Requirement: Without the pictures, repeat the listing character for character.

Listed records:
=== Begin Enclosure ===

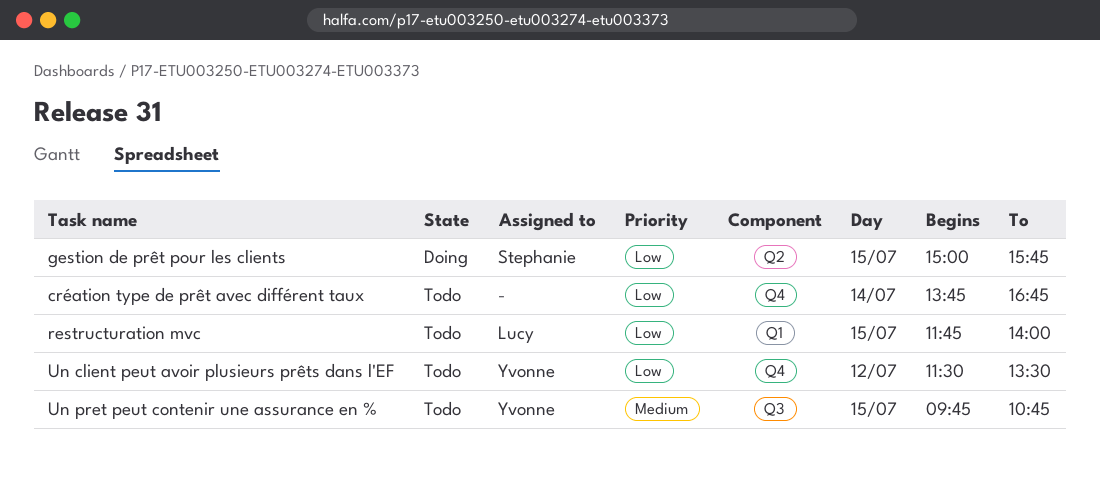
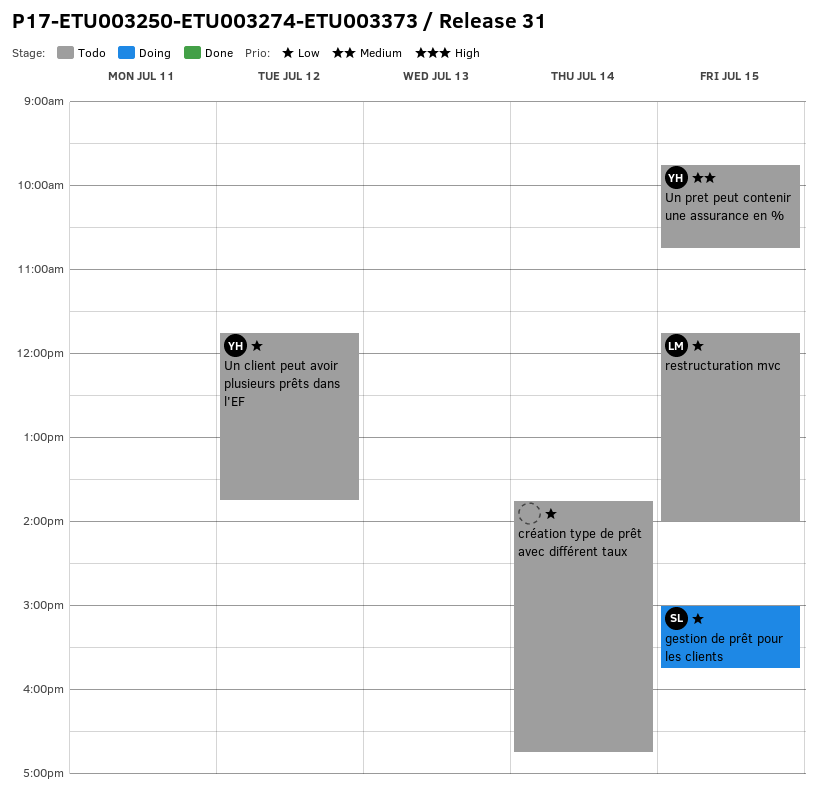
Un client peut avoir plusieurs prêts dans l'EF, begins: 11:30 -> 11:45
Un client peut avoir plusieurs prêts dans l'EF, ends: 13:30 -> 13:45

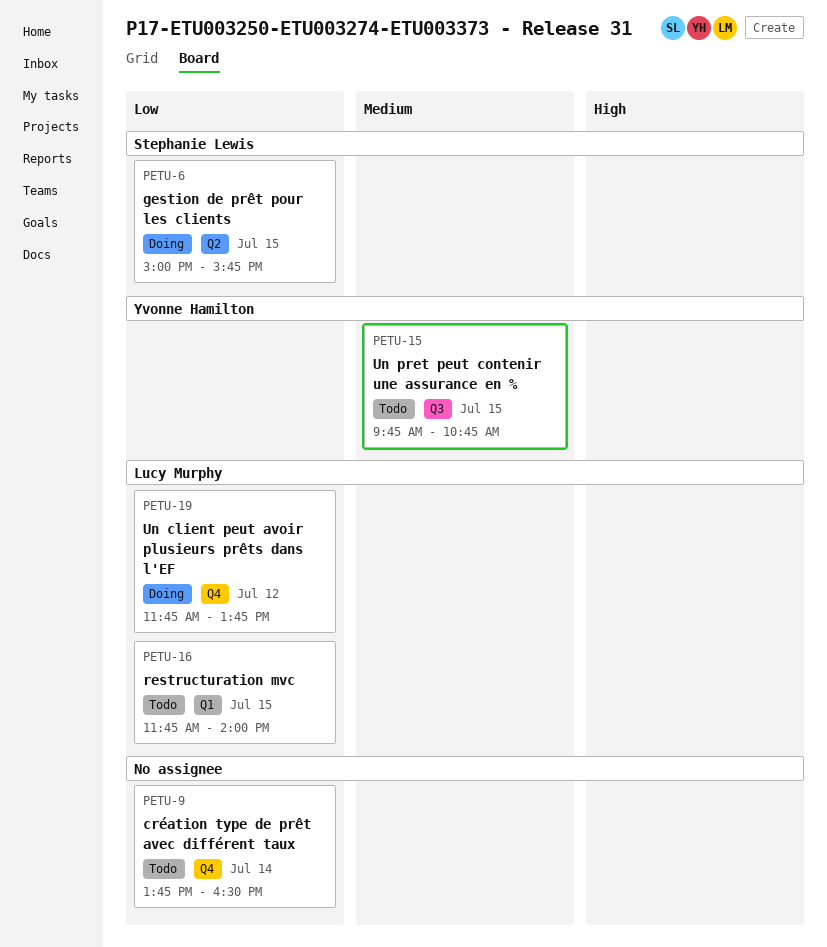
création type de prêt avec différent taux, ends: 16:45 -> 16:30
Un client peut avoir plusieurs prêts dans l'EF, status: Todo -> Doing
Un client peut avoir plusieurs prêts dans l'EF, owner: Yvonne Hamilton -> Lucy Murphy

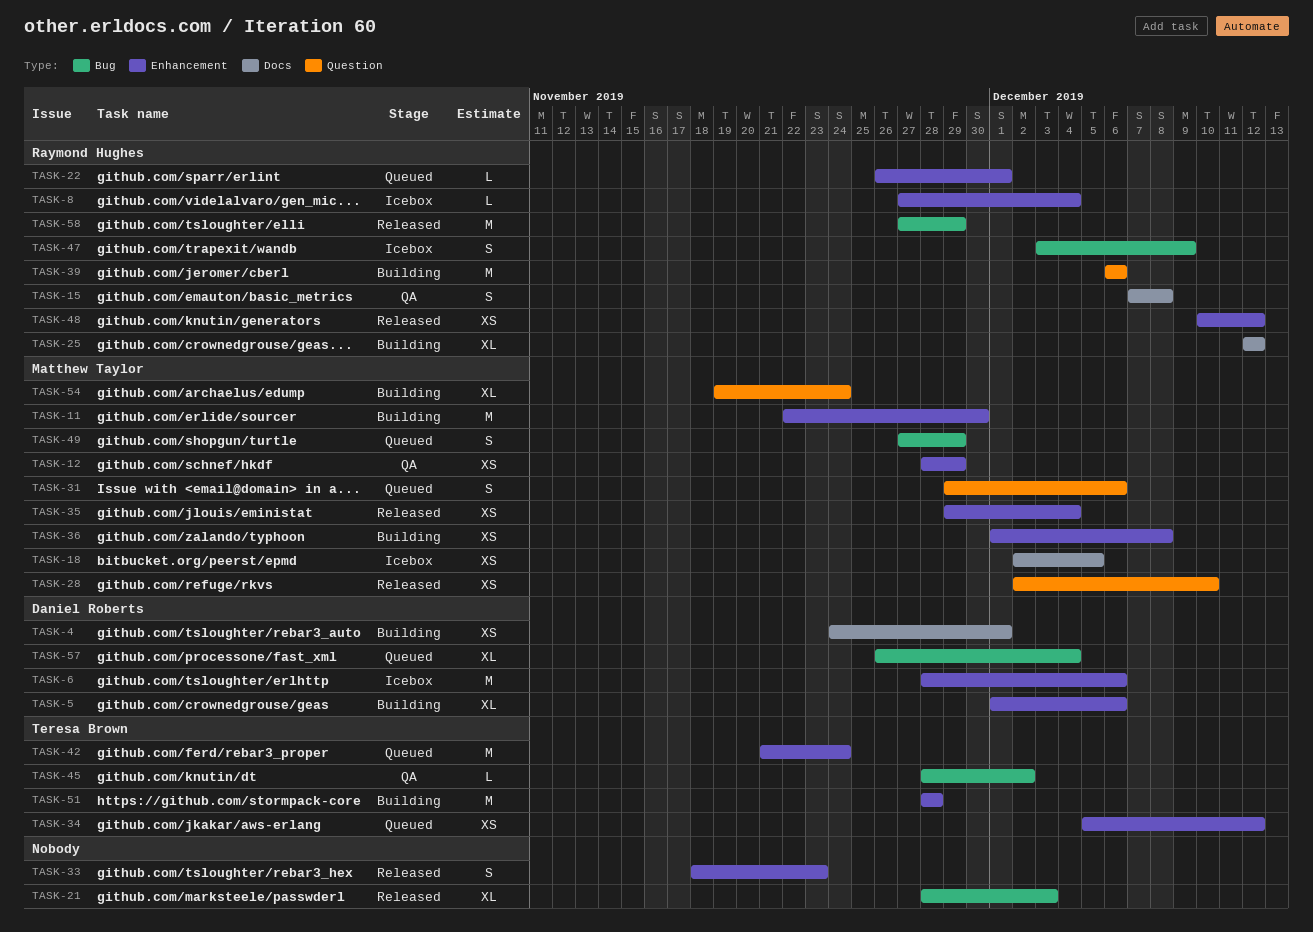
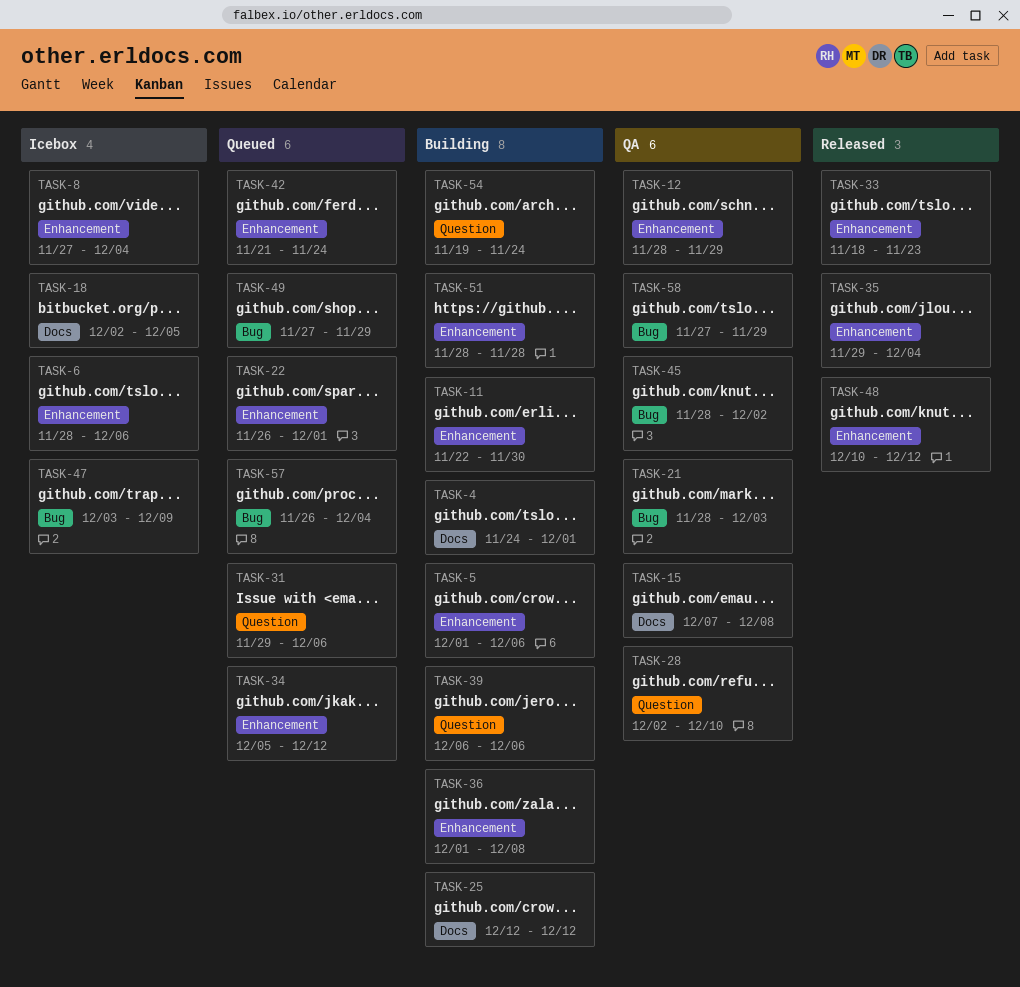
TASK-21, status: Released -> QA
TASK-28, status: Released -> QA
TASK-58, status: Released -> QA

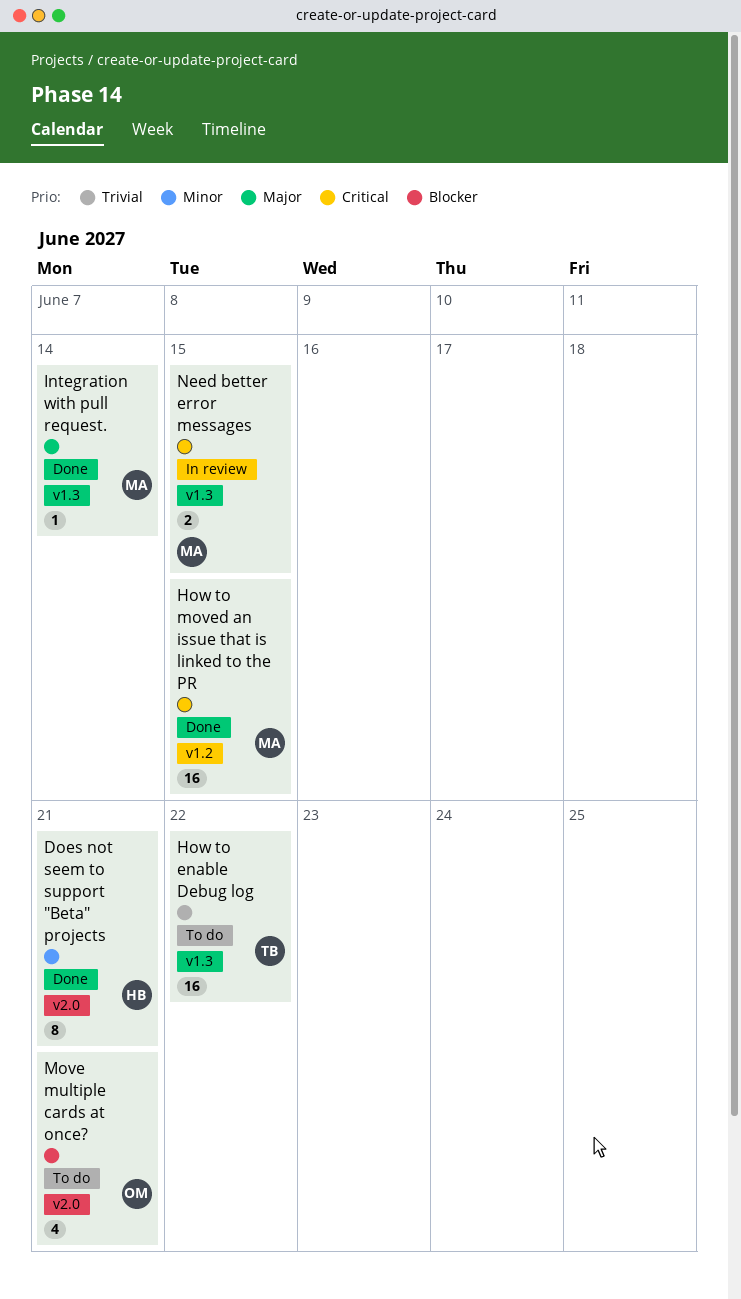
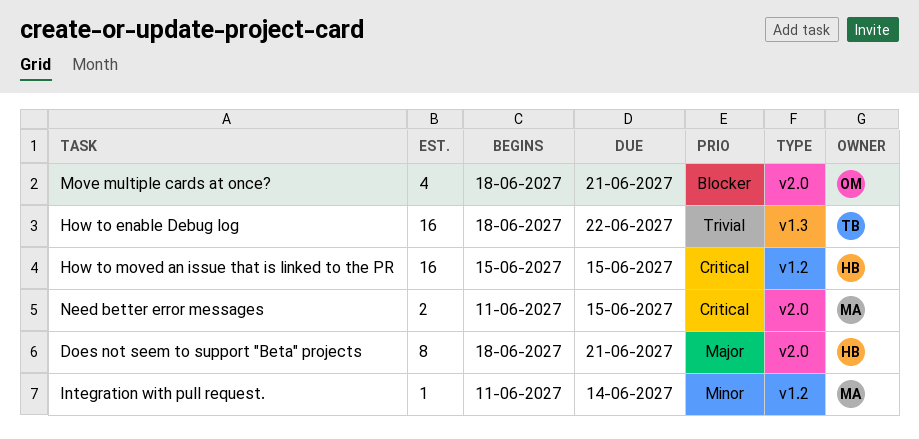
Does not seem to support "Beta" projects, priority: Minor -> Major
How to moved an issue that is linked to the PR, owner: MA -> HB
Integration with pull request., priority: Major -> Minor
Integration with pull request., label: v1.3 -> v1.2
Need better error messages, label: v1.3 -> v2.0

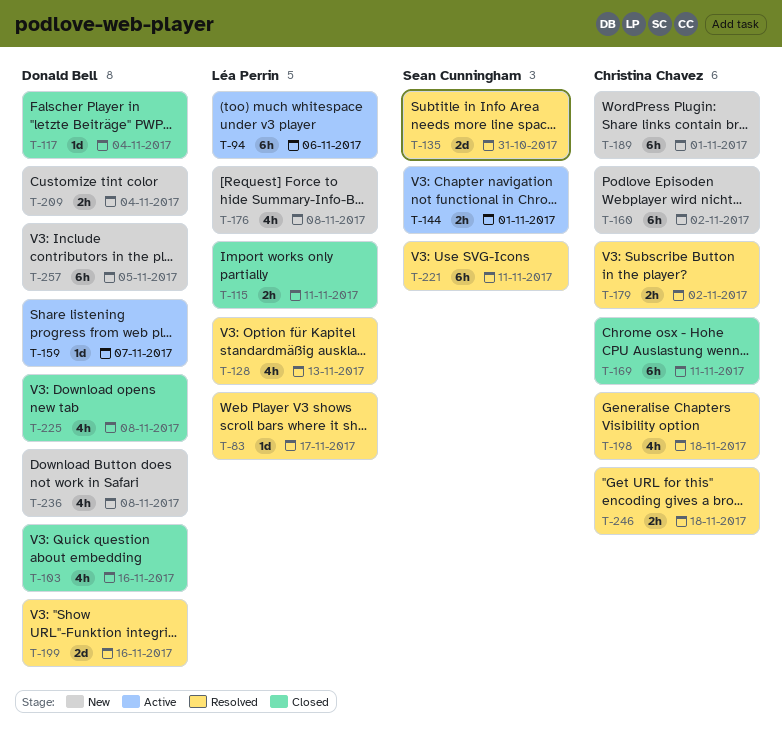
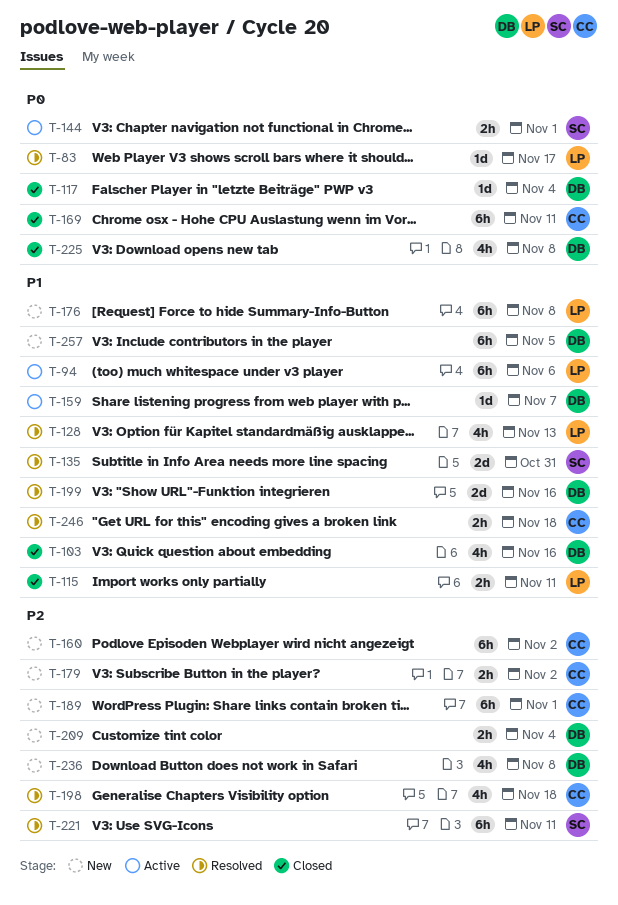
T-176, estimate: 4h -> 6h
T-179, status: Resolved -> New

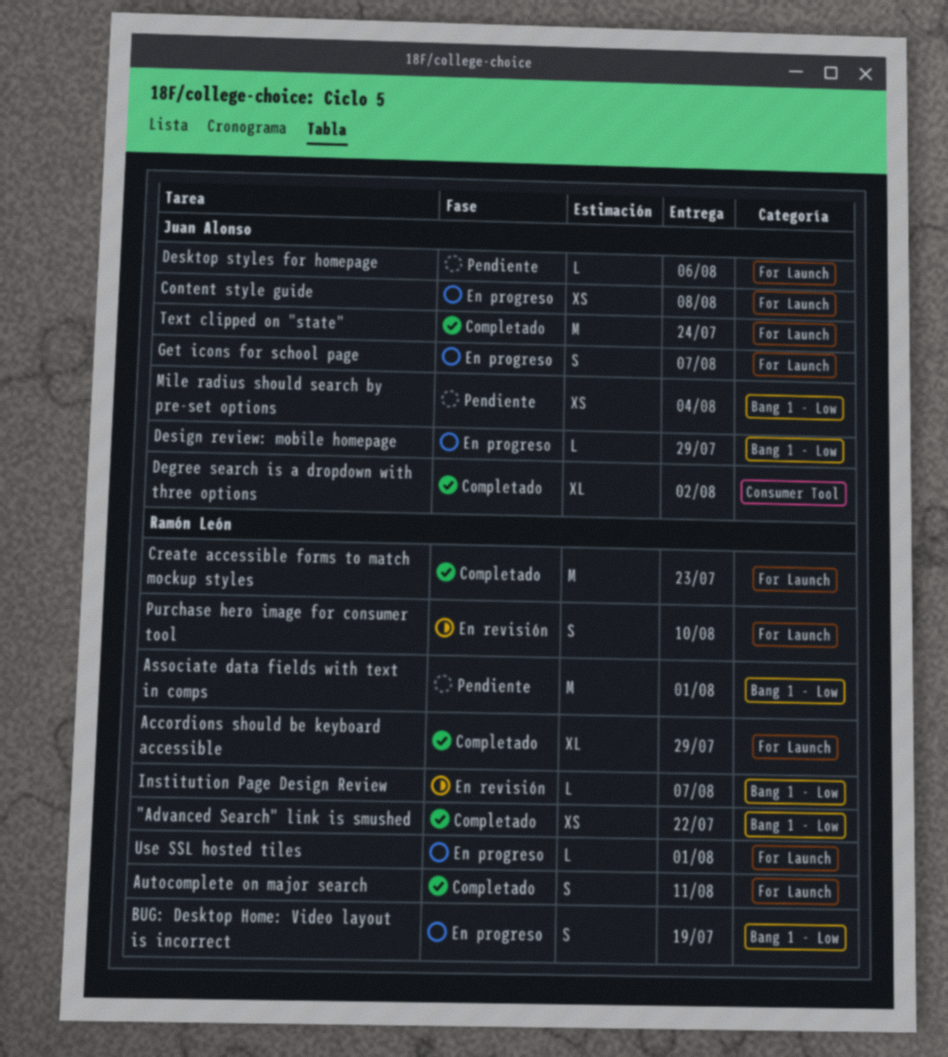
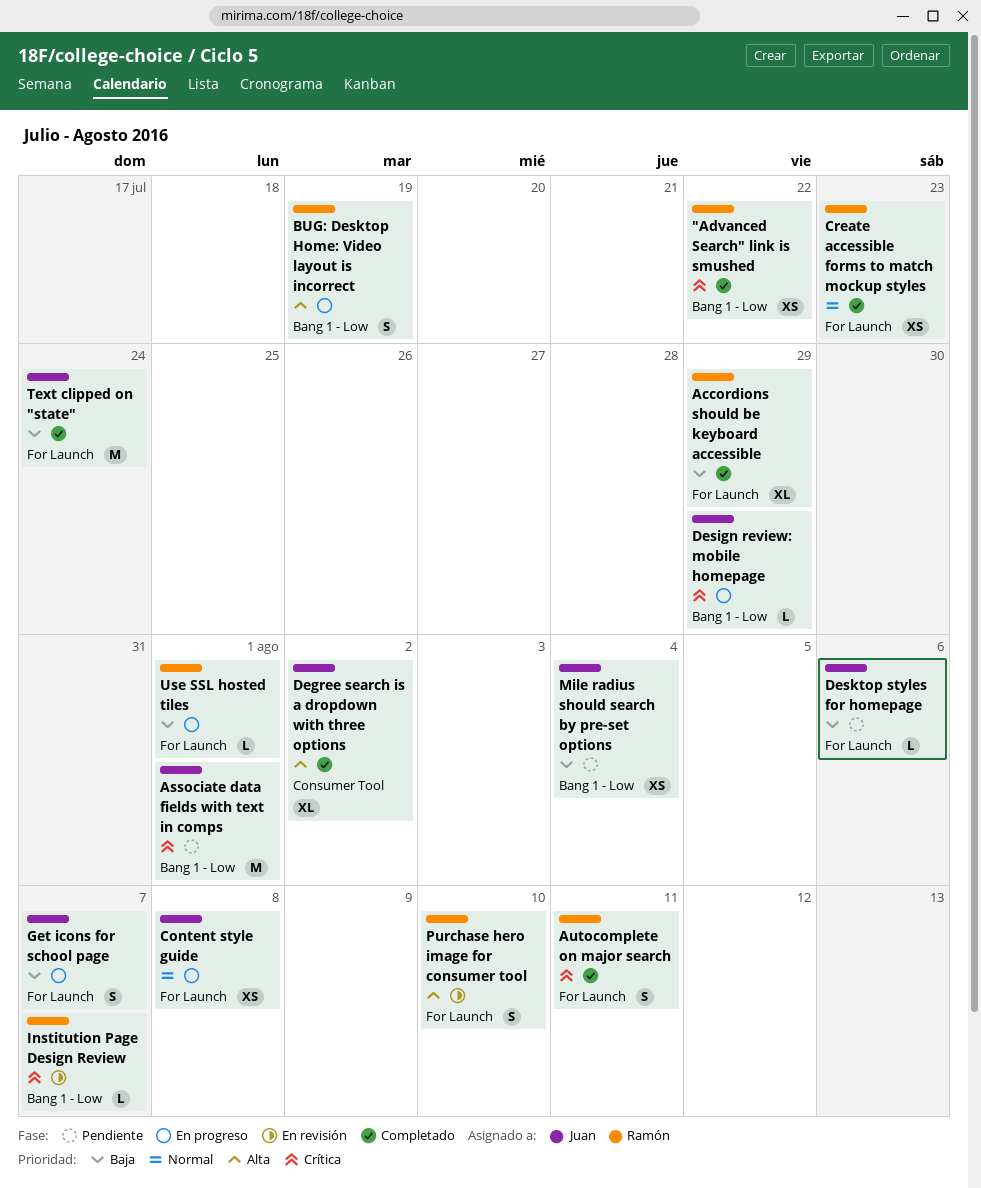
Associate data fields with text in comps, owner: Ramón León -> Juan Alonso
Create accessible forms to match mockup styles, estimate: M -> XS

=== End Enclosure ===

Answer:
Un client peut avoir plusieurs prêts dans l'EF, begins: 11:30 -> 11:45
Un client peut avoir plusieurs prêts dans l'EF, ends: 13:30 -> 13:45

création type de prêt avec différent taux, ends: 16:45 -> 16:30
Un client peut avoir plusieurs prêts dans l'EF, status: Todo -> Doing
Un client peut avoir plusieurs prêts dans l'EF, owner: Yvonne Hamilton -> Lucy Murphy

TASK-21, status: Released -> QA
TASK-28, status: Released -> QA
TASK-58, status: Released -> QA

Does not seem to support "Beta" projects, priority: Minor -> Major
How to moved an issue that is linked to the PR, owner: MA -> HB
Integration with pull request., priority: Major -> Minor
Integration with pull request., label: v1.3 -> v1.2
Need better error messages, label: v1.3 -> v2.0

T-176, estimate: 4h -> 6h
T-179, status: Resolved -> New

Associate data fields with text in comps, owner: Ramón León -> Juan Alonso
Create accessible forms to match mockup styles, estimate: M -> XS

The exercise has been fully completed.